Em Caminha, como nos restantes nove municípios, houve um trabalho de retaguarda que antecedeu o arranque deste projeto. A Secretária de Estado explicou que foi decidido reunir quatro ministérios, que juntaram as suas fontes de informação e chegaram à conclusão do que falta registar, no caso de Caminha, 95% do território.
Os ministérios da Justiça, Finanças, Agricultura e Ambiente construíram a informação de base – “e foi com essa informação de base que pudemos saber de onde partimos. Já sabemos por onde vamos começar em cada um dos dez municípios e esperamos que o sucesso nos dê a massa crítica para estender o projeto ao resto do país”, disse Anabela Pedroso.
Na cerimónia desta manhã, em que participaram, entre outros, o bastonário da Ordem dos Solicitadores, José Carlos Resende; João Paulo Catarino, coordenador da Unidade de Missão para a Valorização do Interior; presidentes de juntas de freguesia do concelho, responsáveis dos baldios e vários outros responsáveis, ficou claro que este é um projeto de vanguarda: “o concelho de Caminha teve a confiança do Governo, teve a confiança das instituições. Vamos agarrar a oportunidade que temos para identificar os proprietários de todos os terrenos rurais e florestais”, frisou Miguel Alves.

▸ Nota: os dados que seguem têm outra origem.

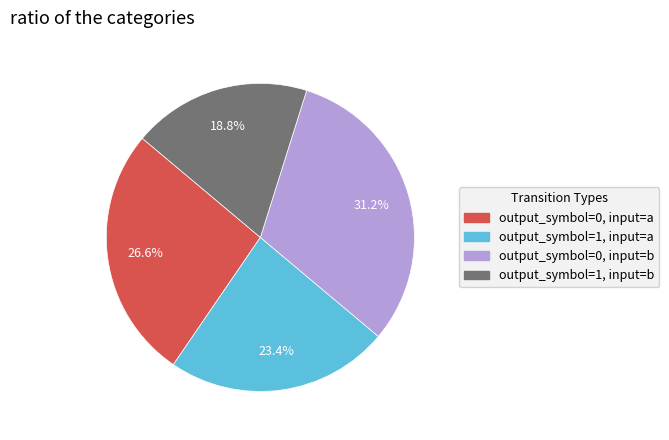

To the nearest percent, what is the combined percentage of output_symbol=1, input=b and output_symbol=1, input=a?

42%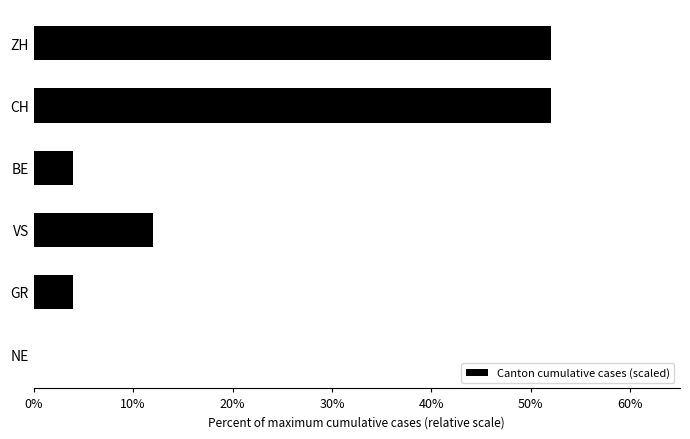

Between CH and NE, which is larger?

CH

Além disso, continuou, “este é um dever de cidadania, de contribuir para que sejamos um país mais forte, em que as instituições possam comunicar entre si. Estamos hoje a começar a descobrir o nosso país. Nós descobrimos mundos e agora estamos a descobrir o nosso país. E estes sistemas informáticos, os técnicos das conservatórias e das câmaras são os nossos descobridores. Navegando na Internet. É uma obrigação, é uma responsabilidade e é um privilégio”.

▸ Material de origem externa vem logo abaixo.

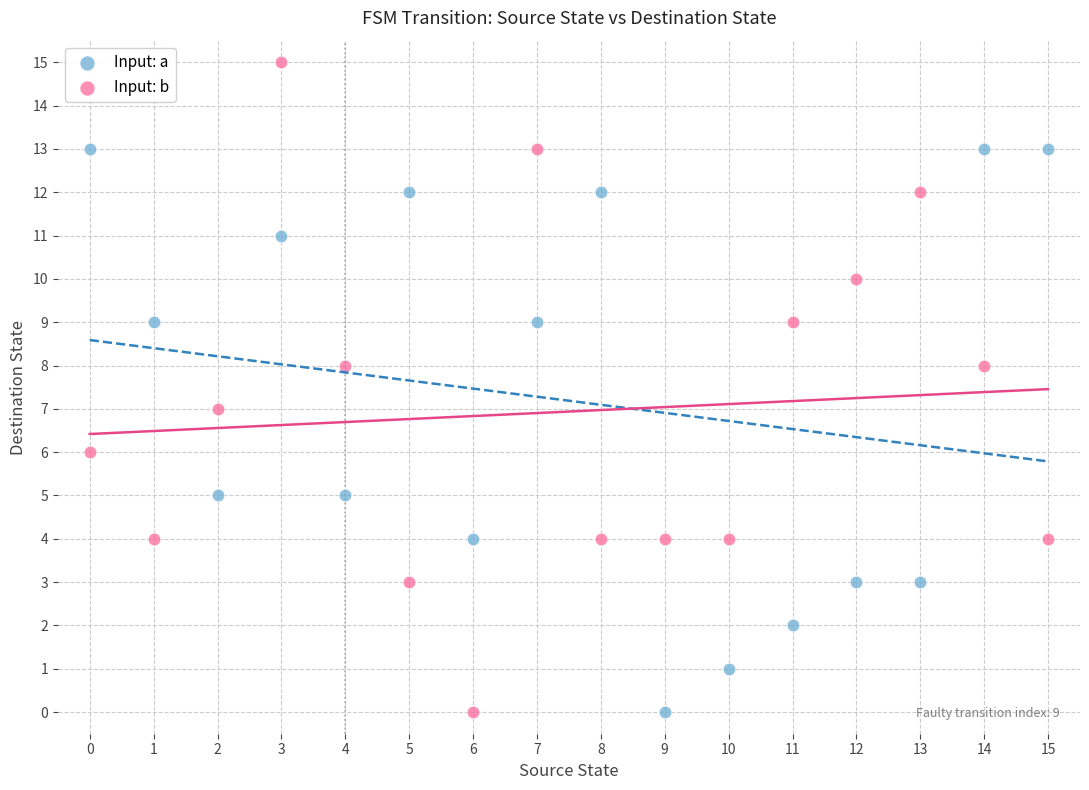

Which series contains the highest Y value?

Input: b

Remetendo para as recentes catástrofes provocadas pelos incêndios florestais, Miguel Alves disse: “olhamos para a televisão e temos a tentação de dizer que há responsáveis políticos que não fazem nada. Que temos de identificar o território, que não sabemos de quem são as parcelas. Agora a responsabilidade já não é só dos políticos. Estamos aqui a assumir as nossas responsabilidades. É das pessoas também e queremos pedir às pessoas que nos ajudem a identificar os proprietários. Vamos trabalhar em conjunto. Deixo um grande apelo – é gratuito fazer o que tem de ser feito. Durante este ano o registo é gratuito e facultativo, daqui a um ano será obrigatório e será pago”.